Last year, I actually did something about this, by writing the Patriot League office and EA Sports directly. The silence from EA Sports was deafening, but I did get the following response from the Patriot League office:

"According to EA Sports and Collegiate Licensing, the issue of carrying I-AA teams is a capacity issue in the game's set-up... I have put a request into EA Sports requesting the addition of Patriot League Football institutions for future versions of the game."

This year I went to Gamespot with much lower expectations. My best efforts nonwithstanding, I had heard rumors that NCAA 2006 would not have any new teams added to it, only Southeastern Louisiana (and that was because they are going to be playing in the Southland starting in 2005). A trip to Gamespot confirmed my suspicions. Lots of blather about old Heisman Trophy winners, "Race to the Heisman", impact players, new graphics... but not Lehigh, not the Patriot League, not an accurate I-AA playoff system. No I-AA dynasties - meaning, I could play Delaware vs. JMU in an individual game, but I couldn't take Delaware and play them for multiple years, building them into a perennial I-AA powerhouse.

This year, as in previous years, you do have the option to create your own team and to add it to an existing I-A league (by kicking out another school). If you do this, you get assigned some generic I-A players - too bad if you can't make them conform to Lehigh's roster. But that's a lot of work for 1 team, all for a generic stadium and a generic fight song. Try putting Lafayette and Colgate in there, and now you've got a week-long project!

I think, though, what really deserves excoriation is the the cop-out that EA Sports gave the Patriot League folks last year about a capacity issue - implying that there just wasn't enough room on the game CD. What a crock. There was enough room on the CD to put "Race to the Heisman" and 4 mini-games that nobody will play (Pass Skeleton, Option attack). You couldn't put in 7 more I-AA schools and a I-AA playoff?

Until EA Sports puts Lehigh and the Patriot League into the game, they won't be getting my money. Unfortunately it looks like I'll be waiting a really long time to buy another EA game - it doesn't look like EA values I-AA football in the slightest.

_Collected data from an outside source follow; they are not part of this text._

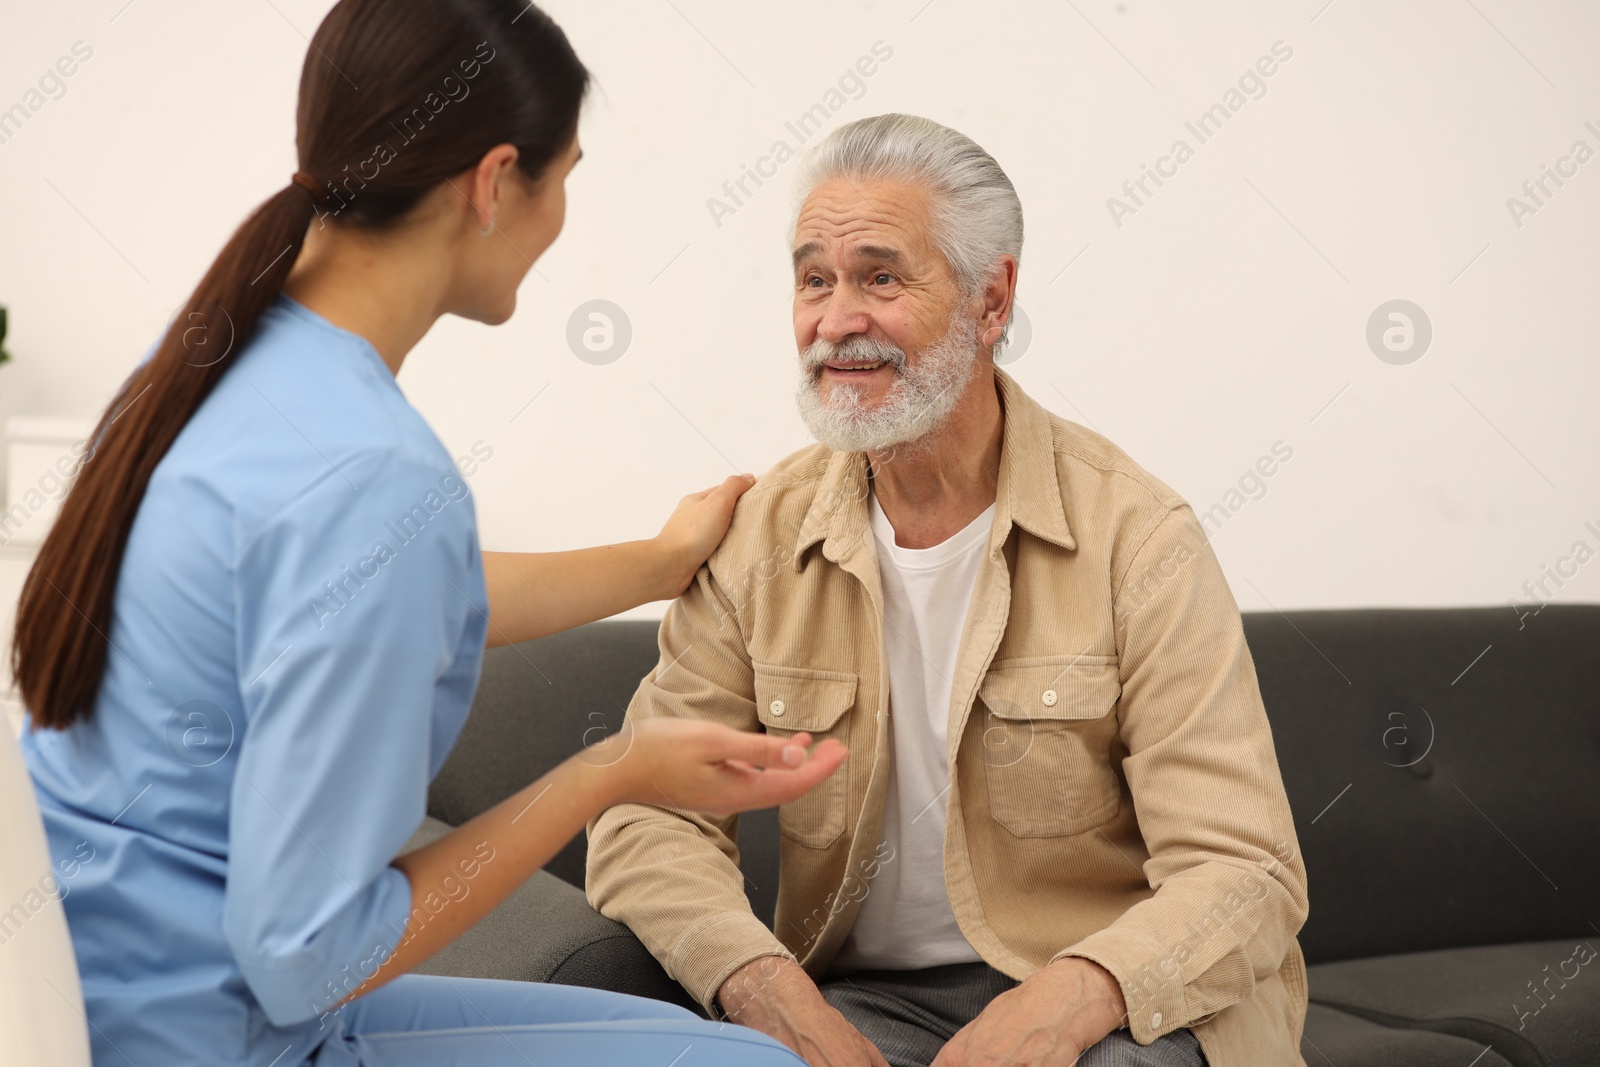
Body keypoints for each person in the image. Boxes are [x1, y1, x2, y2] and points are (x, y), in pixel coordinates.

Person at [11, 2, 844, 1064]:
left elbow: (367, 594)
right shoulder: (374, 471)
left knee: (680, 1040)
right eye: (565, 176)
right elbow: (306, 958)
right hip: (210, 1029)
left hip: (103, 978)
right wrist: (607, 771)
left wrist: (658, 561)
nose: (561, 218)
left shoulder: (216, 362)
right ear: (494, 182)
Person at [586, 114, 1311, 1067]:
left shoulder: (1140, 537)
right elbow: (648, 812)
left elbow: (1243, 866)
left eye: (880, 276)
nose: (836, 320)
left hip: (1115, 1000)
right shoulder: (762, 535)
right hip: (862, 1000)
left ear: (990, 299)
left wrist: (1070, 999)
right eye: (815, 279)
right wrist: (769, 993)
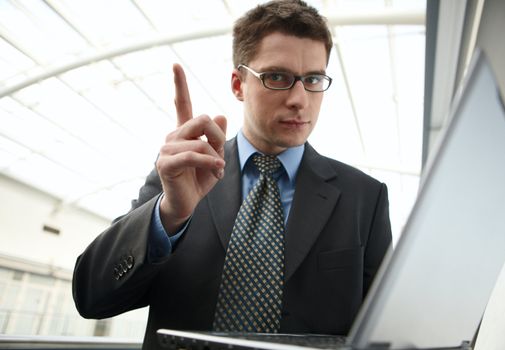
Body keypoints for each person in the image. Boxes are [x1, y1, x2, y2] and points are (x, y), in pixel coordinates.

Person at [72, 1, 392, 349]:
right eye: (277, 77)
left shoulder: (364, 196)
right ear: (238, 85)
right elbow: (92, 298)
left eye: (313, 78)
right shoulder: (182, 173)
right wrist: (169, 214)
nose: (300, 99)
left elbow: (384, 328)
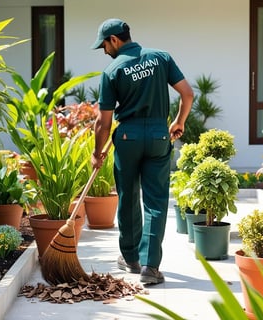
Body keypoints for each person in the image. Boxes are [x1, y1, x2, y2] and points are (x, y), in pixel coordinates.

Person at [91, 18, 193, 284]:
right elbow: (188, 94)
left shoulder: (112, 70)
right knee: (156, 202)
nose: (104, 51)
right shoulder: (161, 58)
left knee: (128, 197)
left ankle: (130, 258)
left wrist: (96, 151)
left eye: (103, 45)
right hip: (159, 135)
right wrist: (179, 121)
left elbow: (103, 122)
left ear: (114, 40)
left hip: (128, 137)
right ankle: (150, 266)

Tyler C. Lund (Lehigh '07) said…
As a computer science major, I can tell you the amount of data required to add a roster for a team is miniscule. Add stadium data and a fight song and it becomes larger, but certainly not so much that it is too much to fit 7 of these on a game cd. These aren't even cds. They are dvd-roms that can hold upwards of 7 gigs of data. Ever since EA bought nearly every other game publisher they have lost their touch and have failed to address what consumers want. They'd rather stamp out the same furmulaic game with a different name every so often knowing that it will sell rather than invent something new. They got in a whole bunch of trouble for having unfair working conditions and forcing interns to work far above 40 hour work weeks. It is not a matter of space. They just don't care because they want to make money while spending as little as possible development time.